Low interest rates were also supportive of land prices and drove a competitive group of individuals to look at farmland as an investment. Most of the buyers continued to be active farmers who had extra cash in their pockets. Some sellers, mainly non-operating landowners were looking to sell before potential tax law changes.
Dickhut noticed an influx of individual investors wanting to become active in the farmland market. This trend began with the pandemic when some individuals wanted to move out of the cities or others wanted to own a part of the food production system with land.
“The demand was there,” Dickhut said. “Non-farmers wanted to buy farmland so they could hedge against the loss of value on another asset or to have a safe, long-term investment.”

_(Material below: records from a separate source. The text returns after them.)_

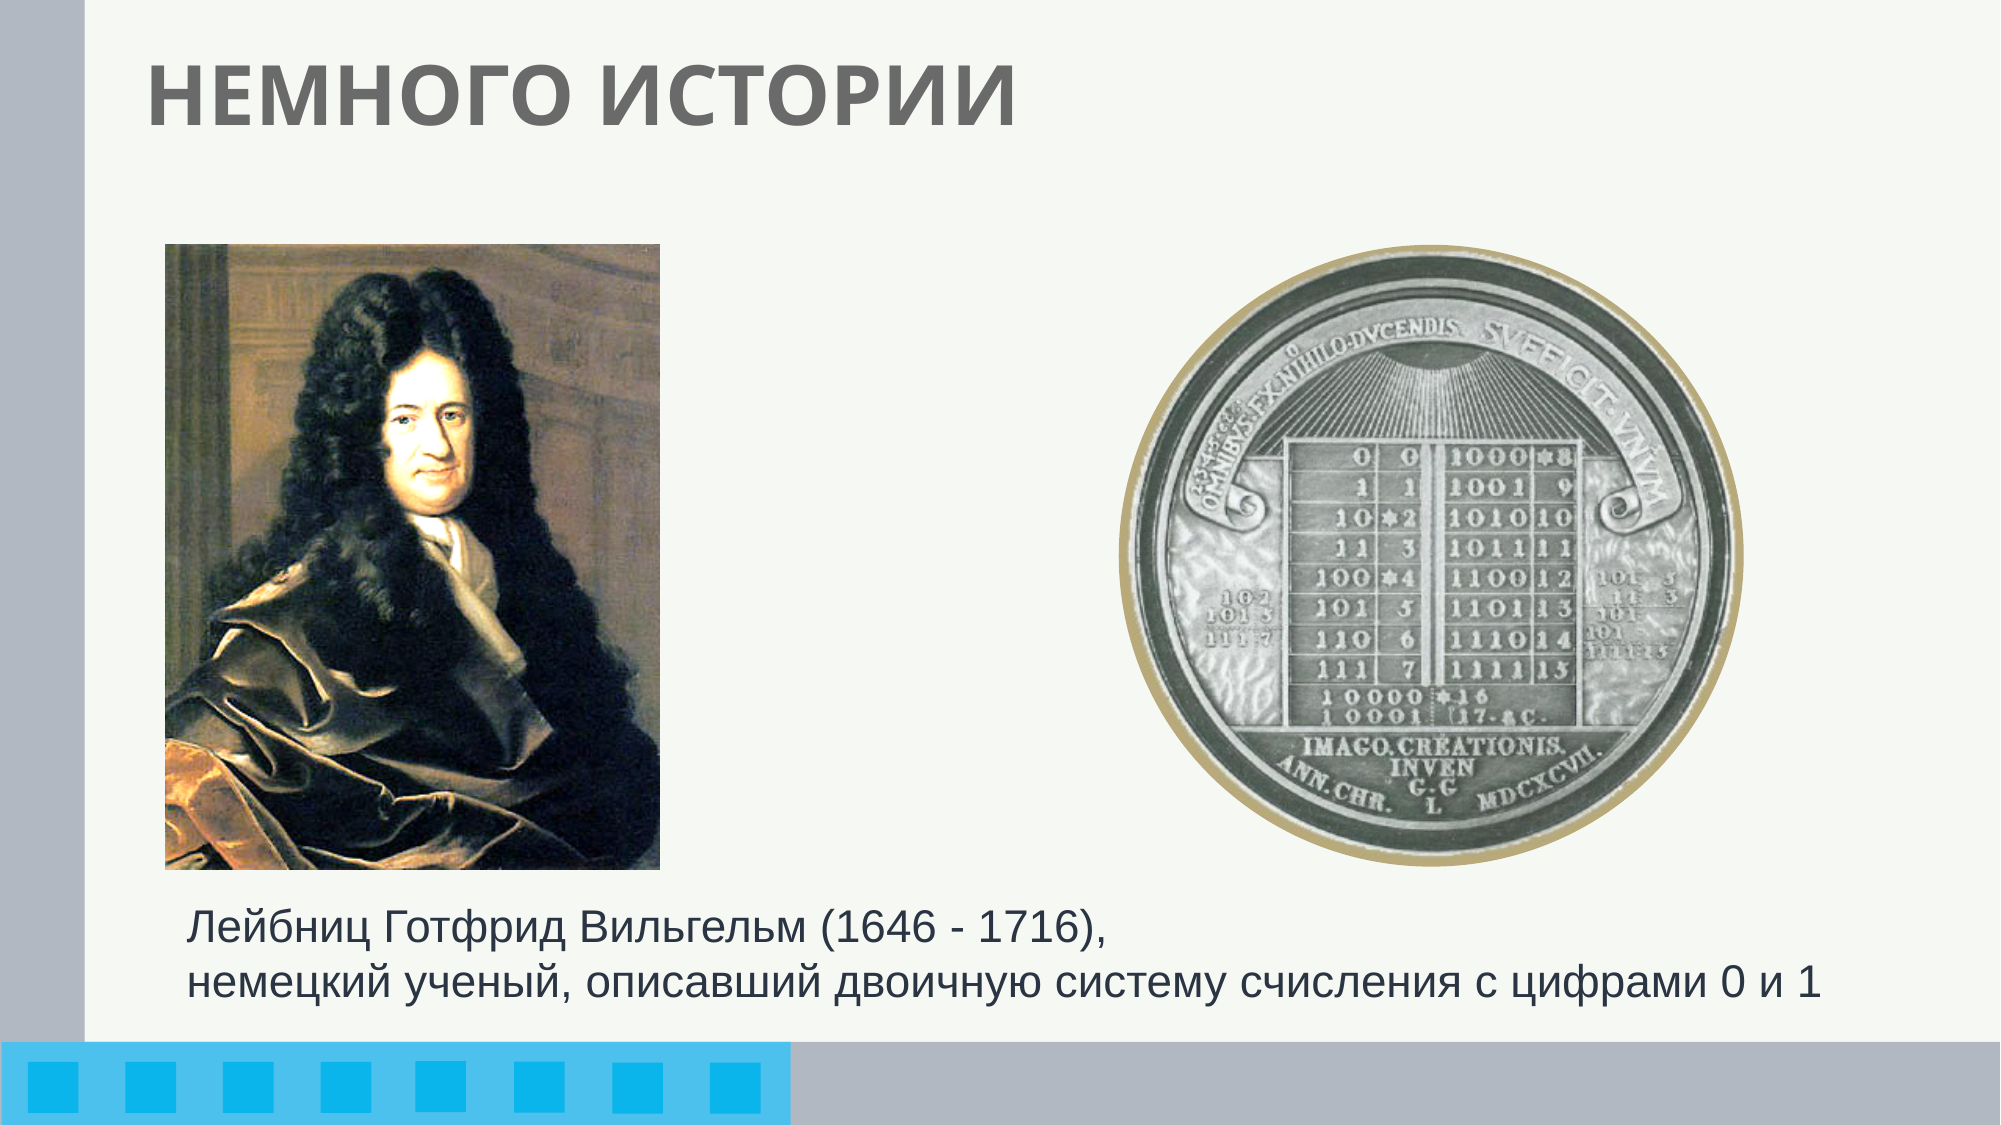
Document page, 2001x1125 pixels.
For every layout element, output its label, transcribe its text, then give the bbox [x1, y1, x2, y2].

picture [165, 244, 660, 870]
text_box [1118, 244, 1744, 867]
title НЕМНОГО ИСТОРИИ [130, 3, 1816, 154]
text_box Лейбниц Готфрид Вильгельм (1646 - 1716), немецкий ученый, описавший двоичную систему счисления с цифрами 0 и 1 [171, 889, 1839, 1014]
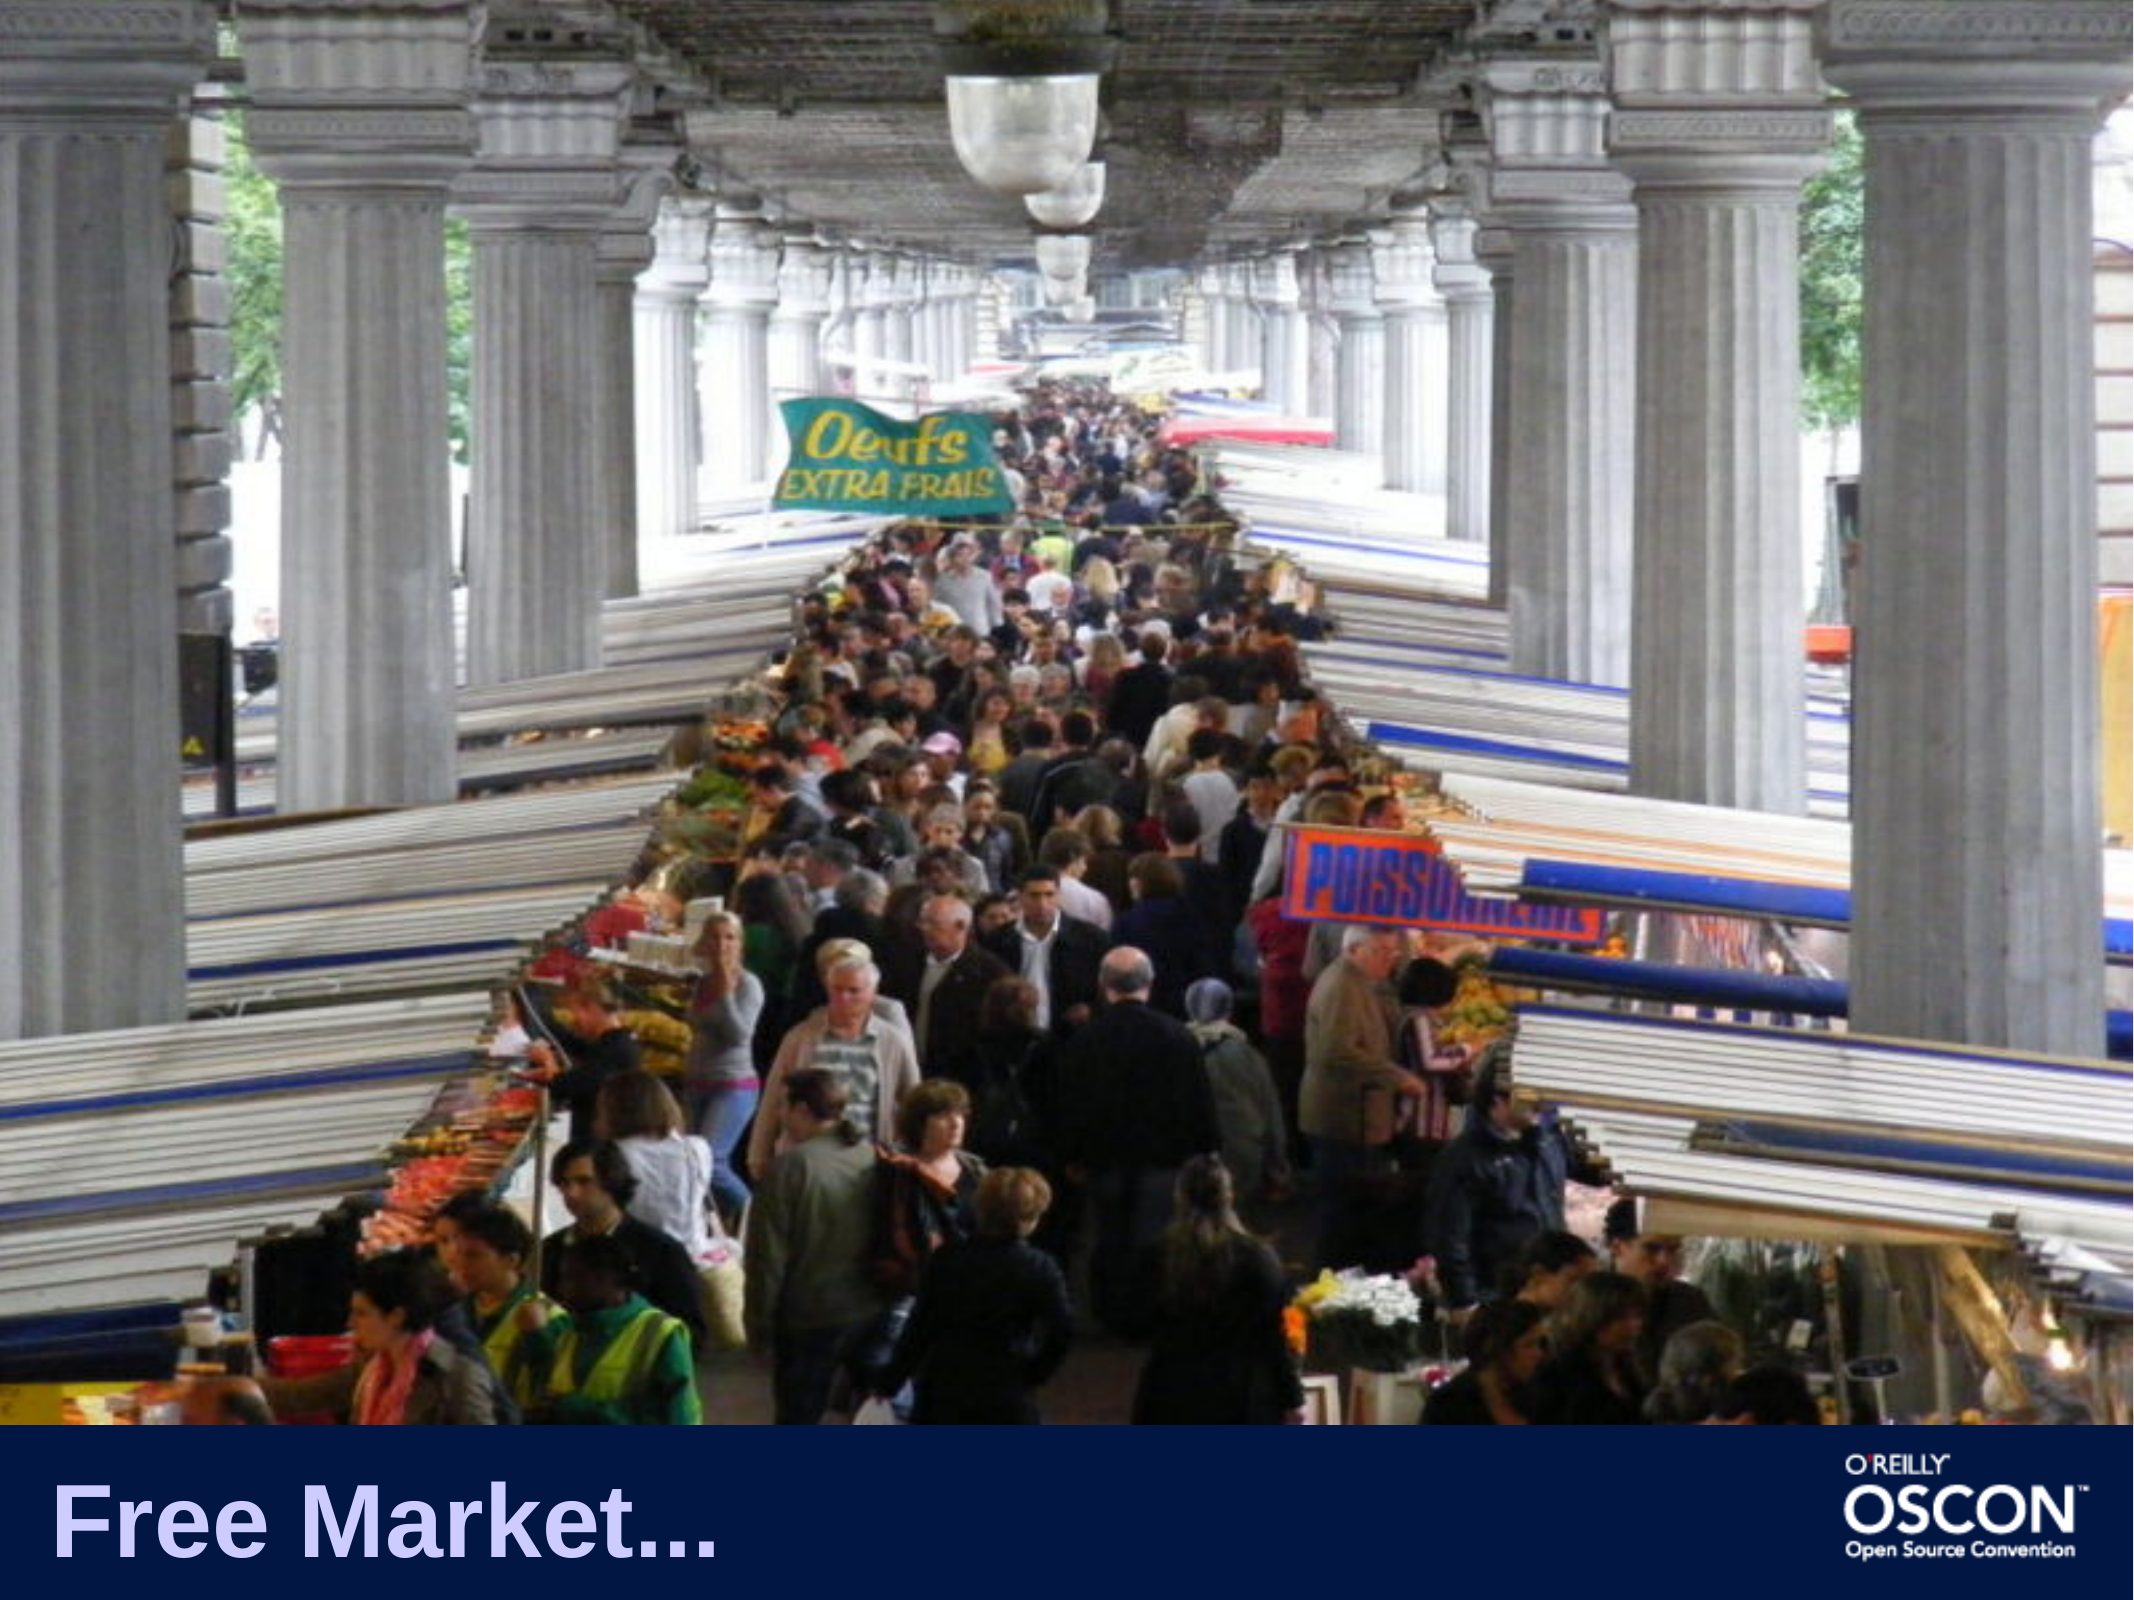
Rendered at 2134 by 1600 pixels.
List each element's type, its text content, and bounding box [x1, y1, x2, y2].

The demand from farmers and investors outpaced the land available for sale and ultimately drove prices and created a positive outlook for land prices in 2021. While the demand is strong, there seems to be a more normal amount of land on the market indicative of a calmer market climate, Dickhut said.
“Land prices, due to the many unknowns in the world today, should be steady to stronger for the next six months,” he said. “It’s similar to the residential market in the sense that buyers have to be aggressive. They are having to step up to get anything bought.”
The last time the markets peaked was between 2012 and 2014, Dickhut said.
“Land values then softened because grain prices were down, farm incomes were average to below average after a few years of good income,” he said. “Farmers became more cautious to buying, prices plateaued and the land market was stable.”
For sellers in this competitive reality, Dickhut said the most effective way to get the best price in an open market is through a traditional auction, online-only auction or simulcast where bids are taken in person and online simultaneously.
In any given year, only 2% of the agricultural land in the U.S. changes ownership while less than 1% of that is traded in the open market, Dickhut said.
“Only a very small percentage of land is sold each year,” Dickhut said. “If landowners are thinking about selling, don’t sell it quietly.”
For buyers, competition remains stiff, especially for those less established in the industry.
“Lenders are more conservative since the high inflations in the 1980s,” Dickhut said. “They’ve been more cautious and require more money down. Luckily, there are some programs to assist beginning farmers to buy land, possibly a contract for deed to purchase, or control land through renting.”
The year ahead faces many unknowns, especially with uncertainty rising in the markets overseas.
In the United States, commodity prices have reached unseen values yet input costs are also higher than what has been seen in recent history. Interest rates continue to rise but probably at a slow pace.
“Livestock and milk prices are strong, and farm incomes looks like it’ll be good,” Dickhut said. “But, there are worries of crop yields and droughts and other weather incidences.”
Farmland remains a necessity for dairy farmers, and now there is more competition than ever before from outside the agriculture industry.
“It’s all still playing out for this year ahead,” Dickhut said.